The fascinating story of how quantum mechanics went mainstream.
The discovery of the quantum—the idea, born in the early 1900s in a remote corner of physics, that energy comes in finite packets instead of infinitely divisible quantities—planted a rich set of metaphors in the popular imagination.
Quantum imagery and language now bombard us like an endless stream of photons. Phrases such as multiverses, quantum leaps, alternate universes, the uncertainty principle, and Schrödinger's cat get reinvented continually in cartoons and movies, coffee mugs and T-shirts, and fiction and philosophy, reinterpreted by each new generation of artists and writers.
Is a "quantum leap" big or small? How uncertain is the uncertainty principle? Is this barrage of quantum vocabulary pretentious and wacky, or a fundamental shift in the way we think?

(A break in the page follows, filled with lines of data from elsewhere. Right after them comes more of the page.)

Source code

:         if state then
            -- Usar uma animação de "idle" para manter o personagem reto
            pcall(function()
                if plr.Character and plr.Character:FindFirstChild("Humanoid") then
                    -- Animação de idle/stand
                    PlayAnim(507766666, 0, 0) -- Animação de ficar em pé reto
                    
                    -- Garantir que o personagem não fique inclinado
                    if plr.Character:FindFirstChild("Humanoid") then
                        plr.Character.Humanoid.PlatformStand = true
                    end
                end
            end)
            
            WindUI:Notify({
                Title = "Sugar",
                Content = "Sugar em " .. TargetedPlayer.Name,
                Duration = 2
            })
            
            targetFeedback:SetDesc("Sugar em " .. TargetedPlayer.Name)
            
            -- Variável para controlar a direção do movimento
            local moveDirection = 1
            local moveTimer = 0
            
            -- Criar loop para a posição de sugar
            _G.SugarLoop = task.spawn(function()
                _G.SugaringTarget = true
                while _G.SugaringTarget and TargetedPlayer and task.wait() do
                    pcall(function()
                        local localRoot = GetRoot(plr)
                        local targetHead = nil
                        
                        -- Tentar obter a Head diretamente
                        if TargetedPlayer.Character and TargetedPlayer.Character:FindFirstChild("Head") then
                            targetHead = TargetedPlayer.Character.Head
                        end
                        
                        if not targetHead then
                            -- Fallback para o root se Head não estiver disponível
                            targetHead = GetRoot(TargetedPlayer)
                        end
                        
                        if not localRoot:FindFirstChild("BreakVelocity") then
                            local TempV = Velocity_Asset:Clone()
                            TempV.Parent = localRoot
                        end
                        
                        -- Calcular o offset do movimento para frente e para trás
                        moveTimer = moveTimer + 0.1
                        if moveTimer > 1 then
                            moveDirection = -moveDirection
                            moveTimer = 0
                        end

All the above, say Robert P. Crease and Alfred Scharff Goldhaber in this pathbreaking book. The authors—one a philosopher, the other a physicist—draw on their training and six years of co-teaching to dramatize the quantum’s rocky path from scientific theory to public understanding. Together, they and their students explored missteps and mistranslations, jokes and gibberish, of public discussion about the quantum. Their book explores the quantum’s manifestations in everything from art and sculpture to the prose of John Updike and David Foster Wallace. The authors reveal the quantum’s implications for knowledge, metaphor, intellectual exchange, and the contemporary world. Understanding and appreciating quantum language and imagery, and recognizing its misuse, is part of what it means to be an educated person today.
The result is a celebration of language at the interface of physics and culture, perfect for anyone drawn to the infinite variety of ideas.